Sebuah Pertunjukkan Yang Gagal




Hari ini kali pertama saya mengikuti kegiatan di Serambi Salihara. Pembahasan tentang Bahasa Indonesia dan Pemuda. Saya menjadi sosok yang berbeda, melihat dari sudut pandang lain dari suatu hal.

Perihal yang dibahas sangat umum. Terlebih menyangkut bahasa, suatu alat yang dipergunakan oleh semua makhluk untuk berkomunikasi, dengan caranya masing-masing. Saya pikir, hal-hal berbau teori dan birokrasi yang berbelit-belit dan sukar dilihat realisasinya, hanya terjadi di dalam ranah pemerintahan.

Sebentar saya jelaskan duduk perkaranya dengan bahasa yang lebih mudah dicerna. Ketika, hal sederhana yang semua orang tahu, dibentuk menjadi teori, dikemas menjadi diskusi, lalu yang terakhir dipertunjukkan. Dan, semua penonton mengangguk-angguk takjub. Perkara kemasan, perkara pertunjukkan, yang tidak juga luput dengan kontribusi sang aktor, atau dalam hal ini pembicara diskusi, menjadi peran penting dalam suatu pertunjukkan.

Latar belakang pembicara diskusi menjadi poin penting dalam pengaruh terhadap seberapa dalam dan banyak anggukan takjub penonton. Ia penyair, penulis, aktivis, bla bla bla. Ah, klasik. Pencitraan.
Selanjutnya, pergolakan saya bermula dari sesi tanya jawab. Seorang pendatang dari timur kesulitan dalam menyampaikan pertanyaannya, sehingga mungkin pikir saya, pembicaraannya jadi terlalu berputar-putar. Lalu, suara menyeletuk datang dari arah paling belakang penonton, “Lalu, pertanyaannya?” dengan suara yang hampir berteriak, lalu diikuti dengan gemuruh penonton yang mengiyakan teguran itu.

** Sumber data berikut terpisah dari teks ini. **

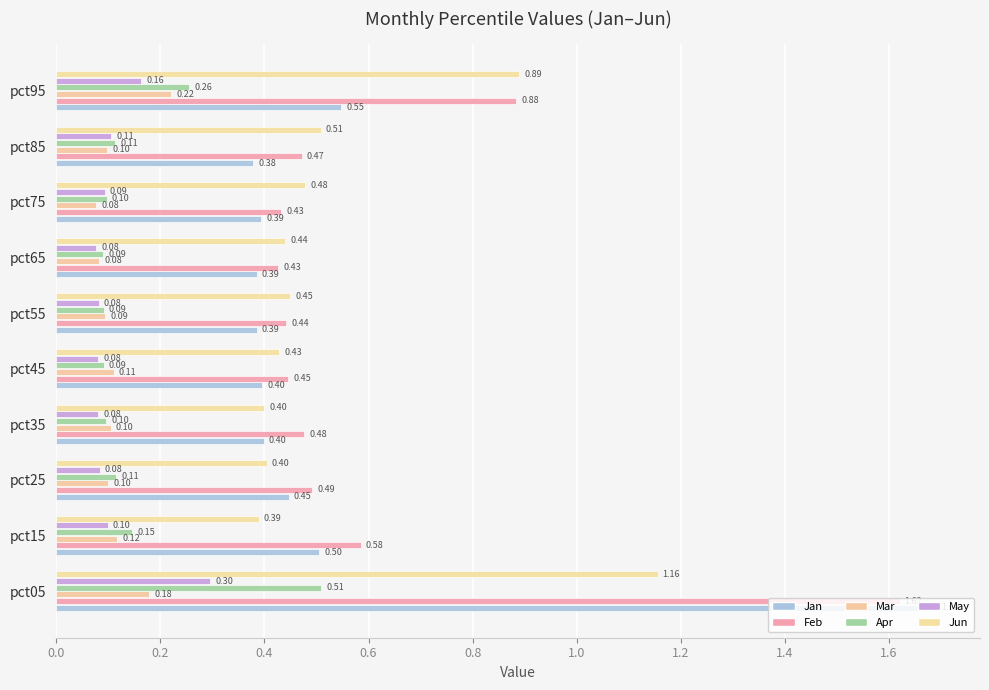

At which label is Jan closest to 1?

pct95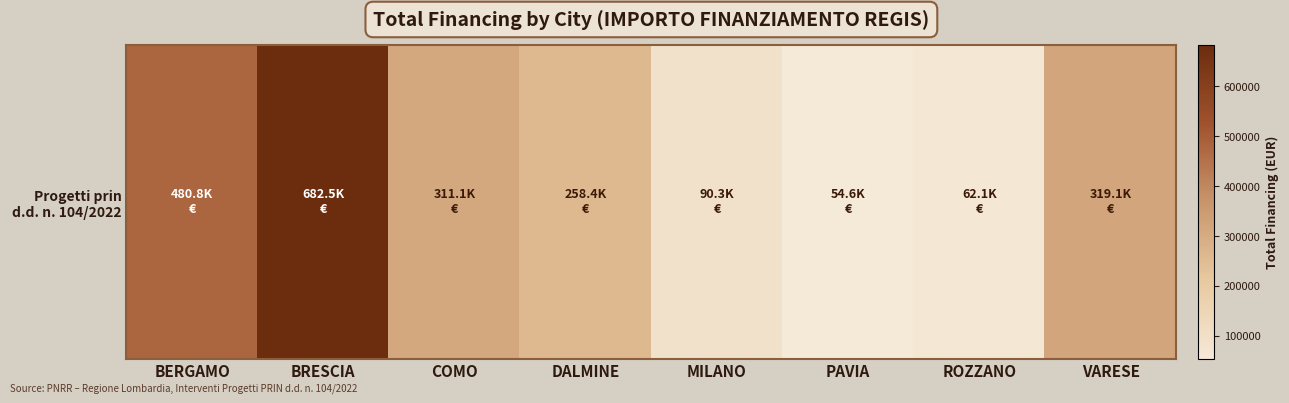

Rank the categories by value from lowest to highest.

PAVIA, ROZZANO, MILANO, DALMINE, COMO, VARESE, BERGAMO, BRESCIA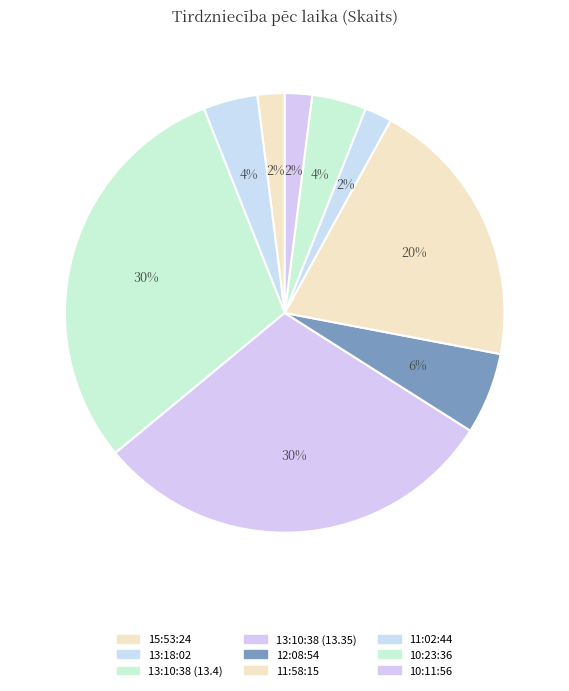

Approximately how many times larger is the value at 11:02:44 compared to 15:53:24?

1.0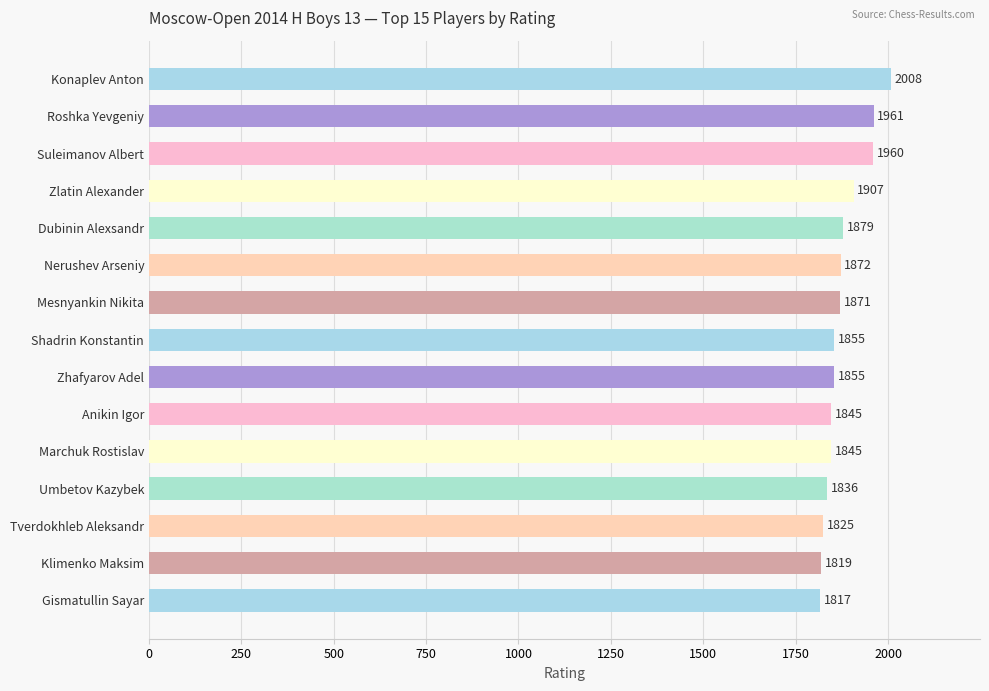

True or false: the data shows 1187 at Konaplev Anton.

False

Itu yang saya maksud dengan bahasa. Dua kali terdengar celetukkan yang serupa datang dari sumber suara yang sama. Saya mencari asal suara dengan mata tajam. Tidak bertemu juga saya dengan rupanya, bahkan sampai selesai acara.

Saya pikir berhenti di sana, dua pembicara di depan pun dengan gaya sindiran berkelas, suara tegas bernada rendah menambahkan, bahkan di saat penanya terbata-bata. Terdengar kalimat sindiran di sana. Semoga dapat tergambar sedikit situasinya.

Saya muak. Di tambah ruangan pengap, penuh dengan penonton. Saya keluar ke kamar kecil.
Bagaimana tidak muak?

Poin nomor satu dalam bagan yang pembicara suguhkan dalam tayangan paparannya adalah kesantunan.

Ya.

Paham?

Dalam bahasa, menurut pembicara diskusi yang baru saja menyelesaikan pertunjukkannya, yang terpenting adalah kesantunan.

Pertunjukkan mereka gagal di mata saya.

Bagaimana sebuah bahasa dapat begitu luas pengertiannya bagi saya. Bahkan, di dalam sebuah tindakan kecil, ada bahasa.

Saya sudah memutuskan, yang sebenar-benarnya tidak dipolitisasi, tidak dibuat-buat, hanya seni yang tidak diperjualbelikan.